With simultaneous use with drugs that induce liver microsomal enzymes (mainly inducers of the CYP3A4 isoenzyme), the metabolism of levonorgestrel is accelerated.

Concomitant use of efavirenz reduces the concentration of levonorgestrel in blood plasma by approximately 50%.

The following liver enzyme-inducing drugs may reduce the effectiveness of levonorgestrel: barbiturates and other drugs for the treatment of epilepsy (for example, primidone, phenytoin and carbamazepine), drugs used for the treatment of tuberculosis (for example, rifampicin, rifabutin), drugs for the treatment of HIV infection (for example, ritonavir, efavirenz), drugs for the treatment of fungal infections (griseofulvin), herbal preparations containing St. John’s wort (Hypericum perforatum).
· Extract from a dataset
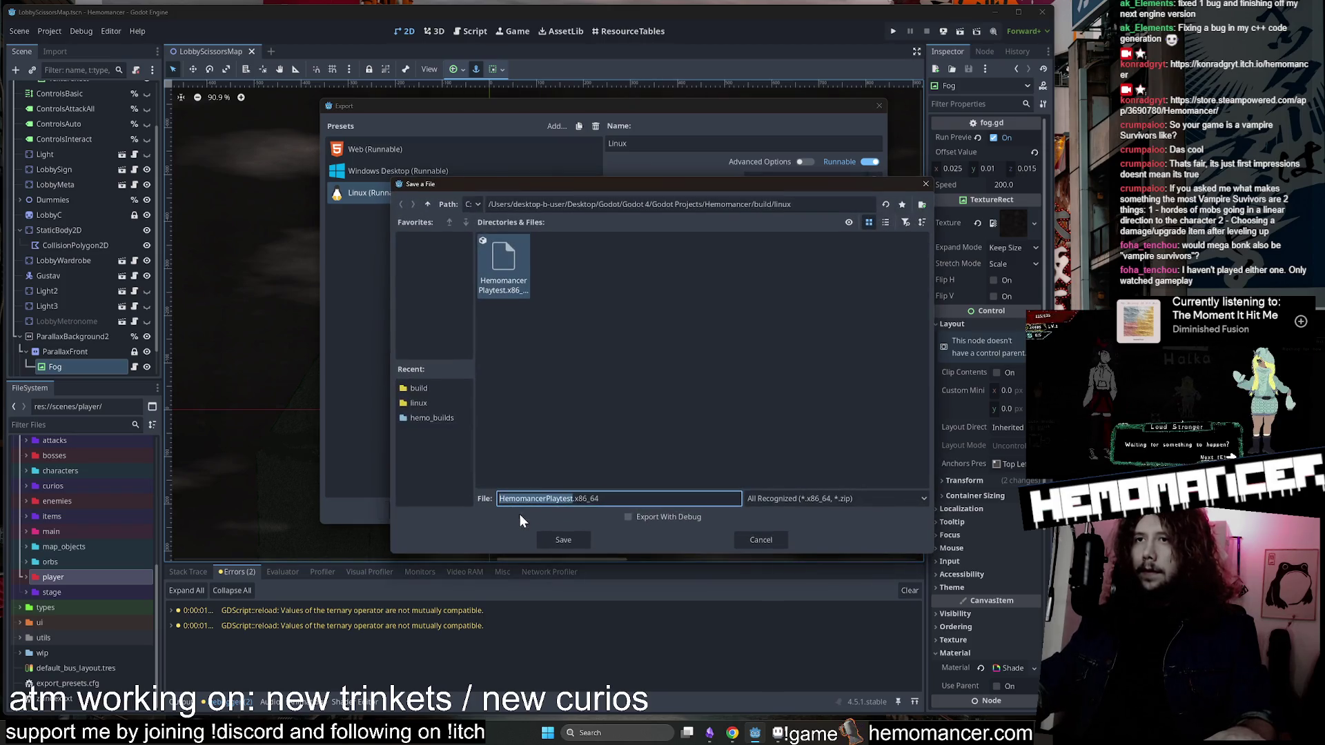
pyautogui.click(556, 540)
pyautogui.click(595, 391)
Drugs containing Levonorgestrel may increase the risk of toxicity of cyclosporine, due to suppression of its metabolism.

Levonorgestrel may reduce the effectiveness of ulipristal acetate by competitive action on the progesterone receptor, in connection with which their simultaneous use is not recommended.

Storage Conditions

The drug should be stored out of the reach of children at a temperature not exceeding 30°C (86°F).

Shelf Life

The shelf life is 5 years. Do not use after the expiration date indicated on the package.

Dispensing Status

The drug is dispensed without a prescription.

Important Safety Information

This information is for educational purposes only and does not replace professional medical advice. Always consult your doctor before use. Dosage and side effects may vary. Use only as prescribed.